February 8th hearing
Friday's resolution was a follow up of the February 8 hearing by Congressman Dana Rohrabacher on the situation in Balochistan. While many witnesses in their testimonies focused on the human rights violations, retired Lieutenant-Colonel Ralph Peters, the architect of the 2006 New Middle East map that showed a truncated Pakistan, called for the balkanization of Pakistan. It may be recalled that in his article accompanying the map -- Blood Borders: How a better Middle East would look - published in the Armed Forces Journal in June 2006, he argued that Pakistan is an unnatural state and a natural Pakistan should lie entirely east of the Indus, except for a westward spur near Karachi. "Pakistan's Northwest Frontier tribes would be reunited with their Afghan brethren. Pakistan, another unnatural state, would also lose its Baluch territory to Free Balochistan.
Peters' testimony was buildup on his New Middle East map with truncated Pakistan as he said "Pakistan's borders make no sense and don't work." He went on to say:
"The Durand Line, delineating the state's border with Afghanistan, was just a convenient inheritance from British India: Originally, it established how far the British believed they needed to push out a buffer zone west of the Indus River to protect "the Jewel in the Crown," British India, from tribal warfare and imperial Russian machinations. The Durand Line marked a military frontier, but the "real" frontier of British India and its rich civilization was the Indus."
Supporting the creation of Pashtunistan by separating the northern Pashtun tribal belt along the border with Pakistan, Peter argued that why not forty million Pashtuns in Pakistan and Afghanistan have their own state? "Of course, determining the final boundaries of such a state would be problematic, but why shouldn't the Pashtuns have their own country?" He went on to say that our allegiance to today's boundaries exacerbates the conflict. He argued:
"The Durand Line arbitrarily divided tribal territories for British (and now Pakistani) convenience.
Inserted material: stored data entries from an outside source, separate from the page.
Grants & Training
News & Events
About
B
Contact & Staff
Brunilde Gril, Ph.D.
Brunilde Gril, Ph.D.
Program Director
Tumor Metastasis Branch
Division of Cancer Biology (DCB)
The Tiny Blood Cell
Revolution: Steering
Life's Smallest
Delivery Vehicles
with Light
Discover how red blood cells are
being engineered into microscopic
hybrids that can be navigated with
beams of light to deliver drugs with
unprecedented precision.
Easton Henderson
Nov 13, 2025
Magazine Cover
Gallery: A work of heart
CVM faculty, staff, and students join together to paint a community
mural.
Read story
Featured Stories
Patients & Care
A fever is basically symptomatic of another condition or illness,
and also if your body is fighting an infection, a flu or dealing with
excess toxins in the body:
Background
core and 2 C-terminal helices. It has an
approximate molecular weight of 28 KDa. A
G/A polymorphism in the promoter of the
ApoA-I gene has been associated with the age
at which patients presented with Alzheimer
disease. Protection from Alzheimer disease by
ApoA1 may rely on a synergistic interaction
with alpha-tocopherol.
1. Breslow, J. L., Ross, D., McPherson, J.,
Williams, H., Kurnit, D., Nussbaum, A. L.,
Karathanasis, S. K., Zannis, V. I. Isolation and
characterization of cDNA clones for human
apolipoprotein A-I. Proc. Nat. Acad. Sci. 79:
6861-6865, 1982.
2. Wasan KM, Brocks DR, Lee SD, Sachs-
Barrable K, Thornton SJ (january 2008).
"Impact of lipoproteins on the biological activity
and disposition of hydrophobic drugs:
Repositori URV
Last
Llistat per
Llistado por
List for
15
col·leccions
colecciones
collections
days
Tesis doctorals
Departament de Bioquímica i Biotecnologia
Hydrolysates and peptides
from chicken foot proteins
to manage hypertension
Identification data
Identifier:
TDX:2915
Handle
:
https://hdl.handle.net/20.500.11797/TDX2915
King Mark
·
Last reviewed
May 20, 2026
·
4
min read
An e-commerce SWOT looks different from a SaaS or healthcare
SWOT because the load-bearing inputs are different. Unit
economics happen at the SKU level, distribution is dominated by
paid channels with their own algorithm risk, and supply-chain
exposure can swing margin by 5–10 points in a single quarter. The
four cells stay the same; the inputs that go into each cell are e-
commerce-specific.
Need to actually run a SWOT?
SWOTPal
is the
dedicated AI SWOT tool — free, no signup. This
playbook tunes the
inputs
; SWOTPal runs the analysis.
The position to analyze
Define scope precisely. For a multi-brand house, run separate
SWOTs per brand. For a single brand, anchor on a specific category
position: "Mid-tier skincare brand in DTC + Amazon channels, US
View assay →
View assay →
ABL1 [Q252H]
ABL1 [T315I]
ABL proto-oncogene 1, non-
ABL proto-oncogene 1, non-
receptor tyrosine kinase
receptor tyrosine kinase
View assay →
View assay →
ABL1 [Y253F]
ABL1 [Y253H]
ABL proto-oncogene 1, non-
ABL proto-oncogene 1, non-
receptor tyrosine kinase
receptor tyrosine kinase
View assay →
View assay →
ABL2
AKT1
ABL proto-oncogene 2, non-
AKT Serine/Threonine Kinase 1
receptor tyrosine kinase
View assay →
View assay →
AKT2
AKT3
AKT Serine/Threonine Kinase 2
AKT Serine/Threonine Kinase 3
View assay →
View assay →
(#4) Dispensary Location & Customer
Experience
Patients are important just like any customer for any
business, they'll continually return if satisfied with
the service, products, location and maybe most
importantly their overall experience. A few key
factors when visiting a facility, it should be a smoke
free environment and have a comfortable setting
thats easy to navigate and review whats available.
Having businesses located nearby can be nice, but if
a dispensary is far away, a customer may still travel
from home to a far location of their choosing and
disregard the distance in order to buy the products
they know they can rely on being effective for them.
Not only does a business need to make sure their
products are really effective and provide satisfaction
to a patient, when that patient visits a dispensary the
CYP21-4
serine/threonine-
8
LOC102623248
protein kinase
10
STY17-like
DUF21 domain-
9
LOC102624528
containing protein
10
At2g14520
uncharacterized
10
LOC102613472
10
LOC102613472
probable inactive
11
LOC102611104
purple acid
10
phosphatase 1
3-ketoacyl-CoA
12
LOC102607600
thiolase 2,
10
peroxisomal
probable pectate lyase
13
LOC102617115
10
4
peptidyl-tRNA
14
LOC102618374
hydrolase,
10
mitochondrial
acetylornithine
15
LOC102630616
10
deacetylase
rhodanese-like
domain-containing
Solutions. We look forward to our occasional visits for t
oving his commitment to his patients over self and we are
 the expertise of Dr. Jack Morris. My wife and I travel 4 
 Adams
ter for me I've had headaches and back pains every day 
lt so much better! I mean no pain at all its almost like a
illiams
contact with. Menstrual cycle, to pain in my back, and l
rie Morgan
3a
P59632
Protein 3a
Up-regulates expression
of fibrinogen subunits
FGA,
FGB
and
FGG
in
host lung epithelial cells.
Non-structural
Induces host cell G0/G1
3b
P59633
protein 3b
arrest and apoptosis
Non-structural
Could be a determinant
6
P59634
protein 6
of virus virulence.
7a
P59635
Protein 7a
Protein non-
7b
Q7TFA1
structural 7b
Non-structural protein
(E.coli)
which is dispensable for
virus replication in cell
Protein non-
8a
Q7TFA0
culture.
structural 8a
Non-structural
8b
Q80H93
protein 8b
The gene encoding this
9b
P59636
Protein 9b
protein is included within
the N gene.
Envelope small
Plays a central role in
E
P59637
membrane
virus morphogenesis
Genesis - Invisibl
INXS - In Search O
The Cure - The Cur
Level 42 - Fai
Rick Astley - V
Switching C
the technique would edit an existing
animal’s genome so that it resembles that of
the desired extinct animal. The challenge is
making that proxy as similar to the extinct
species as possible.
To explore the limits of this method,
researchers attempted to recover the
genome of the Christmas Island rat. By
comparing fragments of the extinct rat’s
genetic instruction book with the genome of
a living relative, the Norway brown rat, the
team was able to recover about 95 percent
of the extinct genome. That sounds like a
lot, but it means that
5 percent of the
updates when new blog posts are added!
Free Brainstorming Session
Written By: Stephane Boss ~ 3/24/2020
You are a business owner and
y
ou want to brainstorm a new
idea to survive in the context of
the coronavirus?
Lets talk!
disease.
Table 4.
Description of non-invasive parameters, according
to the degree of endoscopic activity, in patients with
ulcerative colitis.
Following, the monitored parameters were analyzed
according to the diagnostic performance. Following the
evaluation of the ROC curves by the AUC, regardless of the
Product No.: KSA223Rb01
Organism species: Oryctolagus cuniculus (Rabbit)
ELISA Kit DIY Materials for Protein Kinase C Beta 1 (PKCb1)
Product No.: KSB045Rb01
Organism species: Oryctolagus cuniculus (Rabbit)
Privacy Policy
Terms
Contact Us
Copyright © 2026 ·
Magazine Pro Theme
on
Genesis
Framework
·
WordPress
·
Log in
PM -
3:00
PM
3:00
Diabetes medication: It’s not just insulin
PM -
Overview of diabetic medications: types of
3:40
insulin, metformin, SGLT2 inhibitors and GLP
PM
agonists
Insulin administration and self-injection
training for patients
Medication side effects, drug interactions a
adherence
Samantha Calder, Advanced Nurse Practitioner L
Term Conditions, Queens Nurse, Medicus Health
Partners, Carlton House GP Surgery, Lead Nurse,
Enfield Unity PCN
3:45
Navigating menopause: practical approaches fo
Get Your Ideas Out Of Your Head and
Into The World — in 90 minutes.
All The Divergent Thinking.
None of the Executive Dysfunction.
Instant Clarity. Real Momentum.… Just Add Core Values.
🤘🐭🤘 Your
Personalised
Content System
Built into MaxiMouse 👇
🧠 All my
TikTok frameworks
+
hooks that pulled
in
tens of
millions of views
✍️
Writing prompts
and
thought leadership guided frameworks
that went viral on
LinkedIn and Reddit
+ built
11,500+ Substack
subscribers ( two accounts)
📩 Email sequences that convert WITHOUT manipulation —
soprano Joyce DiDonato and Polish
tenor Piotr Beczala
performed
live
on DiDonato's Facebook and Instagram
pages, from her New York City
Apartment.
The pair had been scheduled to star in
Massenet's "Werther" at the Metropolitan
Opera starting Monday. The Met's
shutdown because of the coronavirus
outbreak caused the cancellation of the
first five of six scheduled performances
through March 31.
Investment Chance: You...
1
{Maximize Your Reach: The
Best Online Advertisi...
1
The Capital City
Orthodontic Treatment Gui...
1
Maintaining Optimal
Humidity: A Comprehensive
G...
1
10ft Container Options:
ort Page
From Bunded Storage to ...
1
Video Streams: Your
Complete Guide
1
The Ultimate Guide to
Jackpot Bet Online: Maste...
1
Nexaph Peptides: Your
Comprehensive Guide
It would be hard to devise a more dysfunctional international border. Along with the rupture of minor ethnic groups, it split the substantial Pashtun and Baluchi populations between the artificial constructs that emerged as Pakistan and Afghanistan. Also for convenience, the rest of the world agreed to pretend that these are viable states. Yet, Afghanistan is little more than a rough territorial concept: Its historical rulers controlled, at best, major cities and the caravan (now highway) routes between them. At its birth sixty-five years ago, Pakistan was a Frankenstein's monster of a state, cobbled together from ill-fitting body parts to award the subcontinent's Muslim activists a state of their own."
Repeating his argument of the New Middle East, Peters said at present, the Baluchis are divided between southwestern Pakistan, southern Afghanistan and southeastern Iran--all because of those artificial borders that were convenient for someone else. "At least ten million and perhaps twice that number suffer intolerable levels of discrimination, dispossession and state violence," he said adding:
We need to ask honestly why Baluchis are not entitled to a Free Balochistan, why the Pashtuns--despite their abhorrent customs--are not entitled to a Pakhtunkhwa for all Pashtuns, why forty-million Kurds aren't entitled to a Free Kurdistan, or why its eastern provinces must remain part of the geopolitical monstrosity we call "Congo."
Not surprisingly, "Pakistan as a failing empire" was the title of Peters' testimony in which he argued that Pakistan is not an integrated state, but a miniature empire that inherited its dysfunctional and unjust boundaries from Britain's greater, now-defunct empire. "We must set aside our lazy Cold-War-era assumption that Pakistan is a necessary ally, he said and concluded by saying: it's time to abandon Pakistan and switch our support wholeheartedly to India.